[DATA SHOWN]:
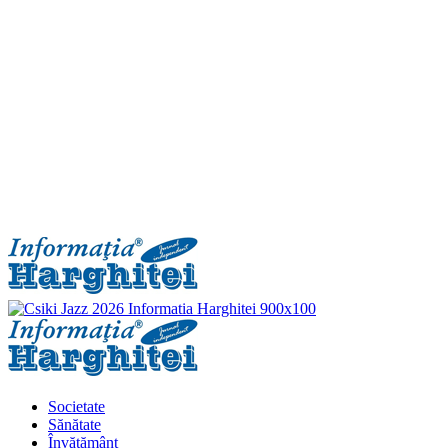
Primary
Menu
Societate
Sănătate
Învățământ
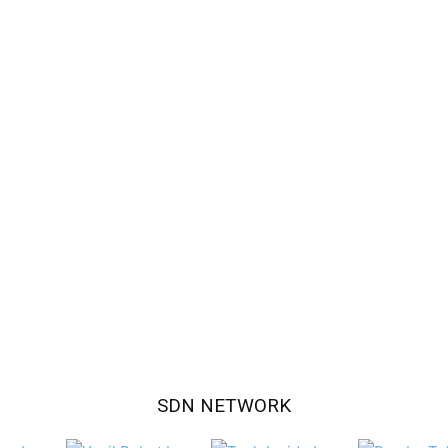
SDN NETWORK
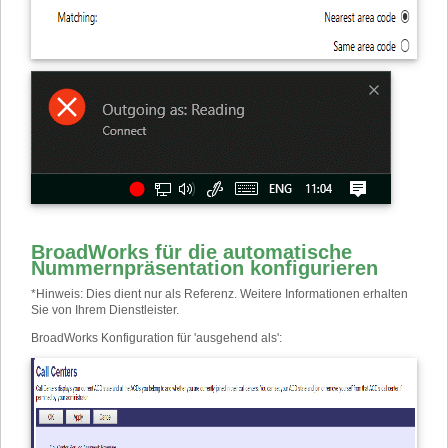
BroadWorks für die automatische
Nummernpräsentation konfigurieren
*
Hinweis: Dies dient nur als Referenz. Weitere Informationen erhalten
Sie von Ihrem Dienstleister.
BroadWorks Konfiguration für 'ausgehend als':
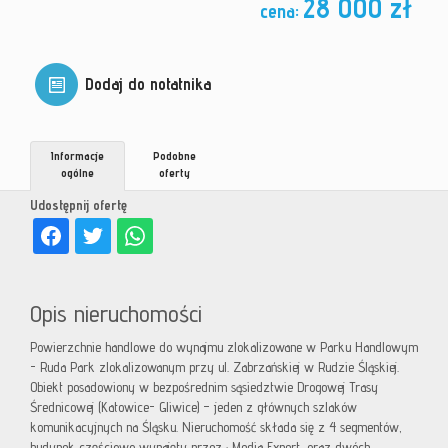
28 000 zł
cena:
Dodaj do notatnika
Informacje
Podobne
ogólne
oferty
Udostępnij ofertę
Opis nieruchomości
Powierzchnie handlowe do wynajmu zlokalizowane w Parku Handlowym
- Ruda Park zlokalizowanym przy ul. Zabrzańskiej w Rudzie Śląskiej.
Obiekt posadowiony w bezpośrednim sąsiedztwie Drogowej Trasy
Średnicowej (Katowice- Gliwice) – jeden z głównych szlaków
komunikacyjnych na Śląsku. Nieruchomość składa się z 4 segmentów,
budynek częściowo wynajęty przez : Media Expert, oraz dwóch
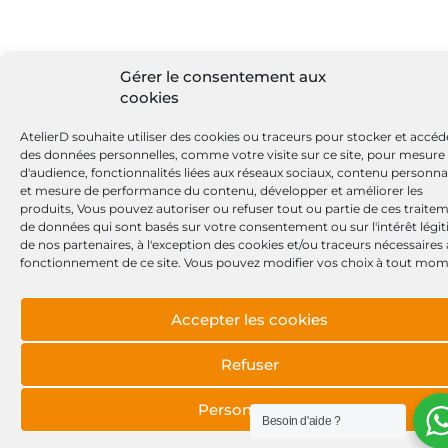
Gérer le consentement aux
cookies
AtelierD souhaite utiliser des cookies ou traceurs pour stocker et accéd
des données personnelles, comme votre visite sur ce site, pour mesure
d'audience, fonctionnalités liées aux réseaux sociaux, contenu personna
et mesure de performance du contenu, développer et améliorer les
produits, Vous pouvez autoriser ou refuser tout ou partie de ces traite
de données qui sont basés sur votre consentement ou sur l'intérêt légi
de nos partenaires, à l'exception des cookies et/ou traceurs nécessaires
fonctionnement de ce site. Vous pouvez modifier vos choix à tout mom
Accepter les cookies
Refuser
Personnaliser
Besoin d'aide ?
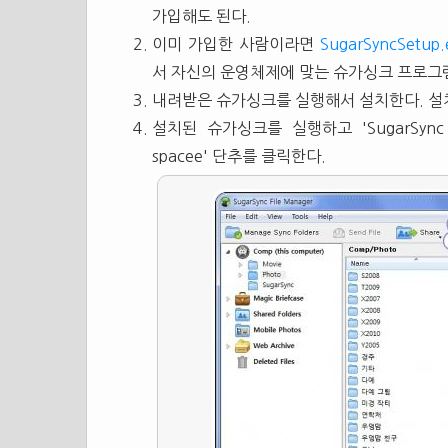
가입해도 된다.
이미 가입한 사람이라면
SugarSyncSetup
서 자신의 운영체제에 맞는 슈가싱크 프로그
내려받은 슈가싱크를 실행해서 설치한다. 설
설치된 슈가싱크를 실행하고 'SugarSync Fil
spacee' 단추를 클릭한다.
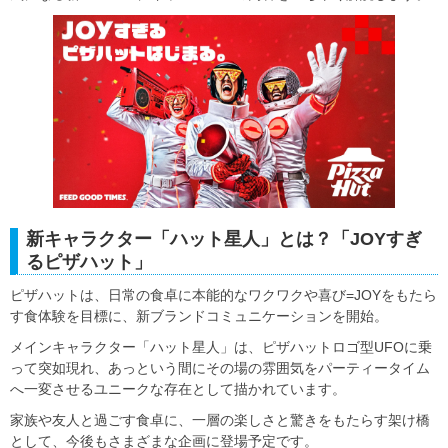
新キャラクター「ハット星人」とは？「JOYすぎ
るピザハット」
ピザハットは、日常の食卓に本能的なワクワクや喜び=JOYをもたら
す食体験を目標に、新ブランドコミュニケーションを開始。
メインキャラクター「ハット星人」は、ピザハットロゴ型UFOに乗
って突如現れ、あっという間にその場の雰囲気をパーティータイム
へ一変させるユニークな存在として描かれています。
家族や友人と過ごす食卓に、一層の楽しさと驚きをもたらす架け橋
として、今後もさまざまな企画に登場予定です。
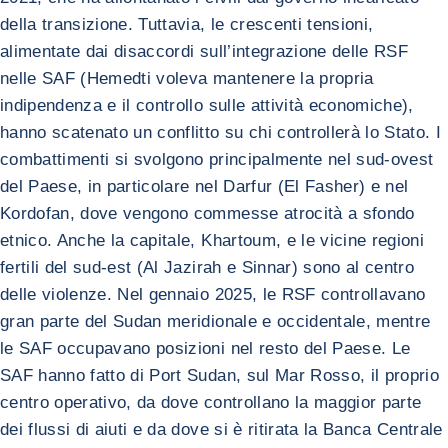
della transizione. Tuttavia, le crescenti tensioni,
alimentate dai disaccordi sull’integrazione delle RSF
nelle SAF (Hemedti voleva mantenere la propria
indipendenza e il controllo sulle attività economiche),
hanno scatenato un conflitto su chi controllerà lo Stato. I
combattimenti si svolgono principalmente nel sud-ovest
del Paese, in particolare nel Darfur (El Fasher) e nel
Kordofan, dove vengono commesse atrocità a sfondo
etnico. Anche la capitale, Khartoum, e le vicine regioni
fertili del sud-est (Al Jazirah e Sinnar) sono al centro
delle violenze. Nel gennaio 2025, le RSF controllavano
gran parte del Sudan meridionale e occidentale, mentre
le SAF occupavano posizioni nel resto del Paese. Le
SAF hanno fatto di Port Sudan, sul Mar Rosso, il proprio
centro operativo, da dove controllano la maggior parte
dei flussi di aiuti e da dove si è ritirata la Banca Centrale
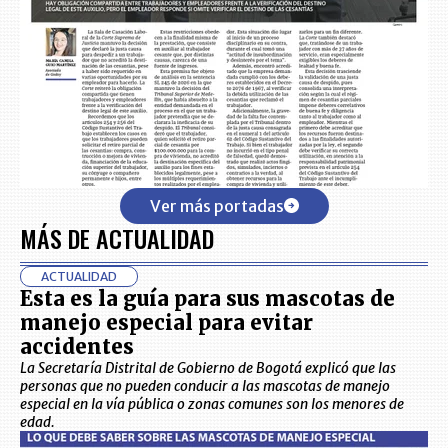
Ver más portadas
MÁS DE ACTUALIDAD
ACTUALIDAD
Esta es la guía para sus mascotas de
manejo especial para evitar
accidentes
La Secretaría Distrital de Gobierno de Bogotá explicó que las
personas que no pueden conducir a las mascotas de manejo
especial en la vía pública o zonas comunes son los menores de
edad.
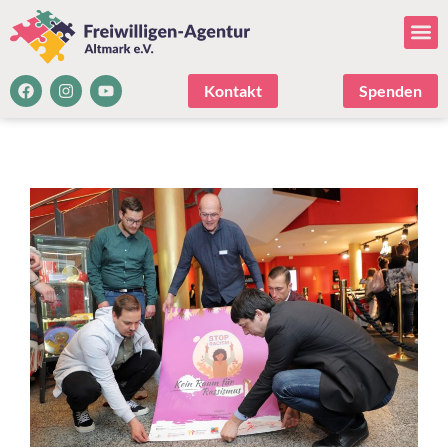
Kontakt
Spenden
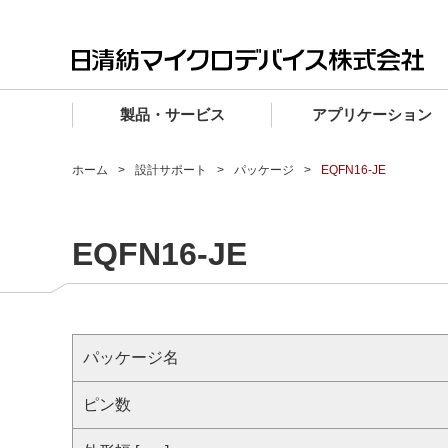
製品・サービス
アプリケーション
製品・サービス TOP
アプリケーション TOP
設計サポート TOP
品質・信頼性 TOP
購入 TOP
企業情報 TOP
ホーム
設計サポート
パッケージ
EQFN16-JE
電子デバイス製品
品質グレード (電子デバイス製品)
電子デバイス製品
品質方針・マネジメントシステム
電子デバイス製品
トップメッセージ
EQFN16-JE
マイクロ波製品
車載機器向けIC
マイクロ波製品
電子デバイス製品
マイクロ波製品
企業理念
ファウンドリサービス
産業機器向けIC
マイクロ波製品
会社概要
設計フローから探す (電子デバイス)
民生機器向けIC
事業領域
パッケージ名
マイクロ波
事業拠点・関連会社
MUSESオフィシャルWebサイト
ピン数
IR情報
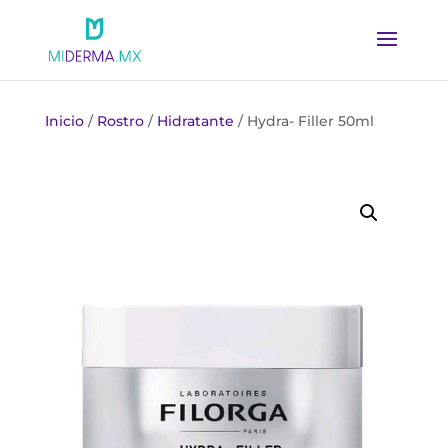
Inicio
/
Rostro
/
Hidratante
/ Hydra- Filler 50ml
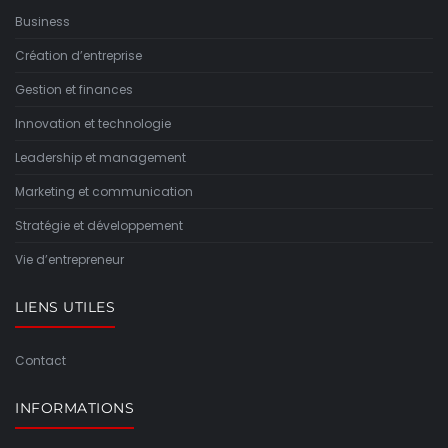
Business
Création d’entreprise
Gestion et finances
Innovation et technologie
Leadership et management
Marketing et communication
Stratégie et développement
Vie d’entrepreneur
LIENS UTILES
Contact
INFORMATIONS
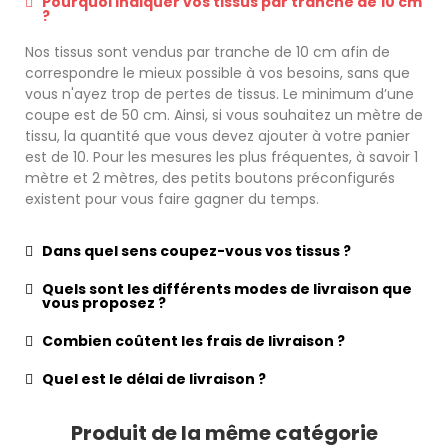
Pourquoi indiquer vos tissus par tranche de 10 cm
?
Nos tissus sont vendus par tranche de 10 cm afin de
correspondre le mieux possible à vos besoins, sans que
vous n'ayez trop de pertes de tissus. Le minimum d’une
coupe est de 50 cm. Ainsi, si vous souhaitez un mètre de
tissu, la quantité que vous devez ajouter à votre panier
est de 10. Pour les mesures les plus fréquentes, à savoir 1
mètre et 2 mètres, des petits boutons préconfigurés
existent pour vous faire gagner du temps.
Dans quel sens coupez-vous vos tissus ?
Quels sont les différents modes de livraison que
vous proposez ?
Combien coûtent les frais de livraison ?
Quel est le délai de livraison ?
Produit de la même catégorie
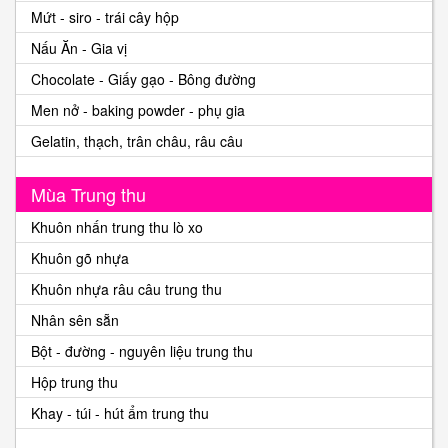
Mứt - siro - trái cây hộp
Nấu Ăn - Gia vị
Chocolate - Giấy gạo - Bông đường
Men nở - baking powder - phụ gia
Gelatin, thạch, trân châu, râu câu
Mùa Trung thu
Khuôn nhấn trung thu lò xo
Khuôn gõ nhựa
Khuôn nhựa râu câu trung thu
Nhân sên sẵn
Bột - đường - nguyên liệu trung thu
Hộp trung thu
Khay - túi - hút ẩm trung thu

[WRITTEN TASK]: Go through the preceding material and copy each line that has the word "données".

[RESPONSE FOR THIS EXERCISE]:
des données personnelles, comme votre visite sur ce site, pour mesure
de données qui sont basés sur votre consentement ou sur l'intérêt légi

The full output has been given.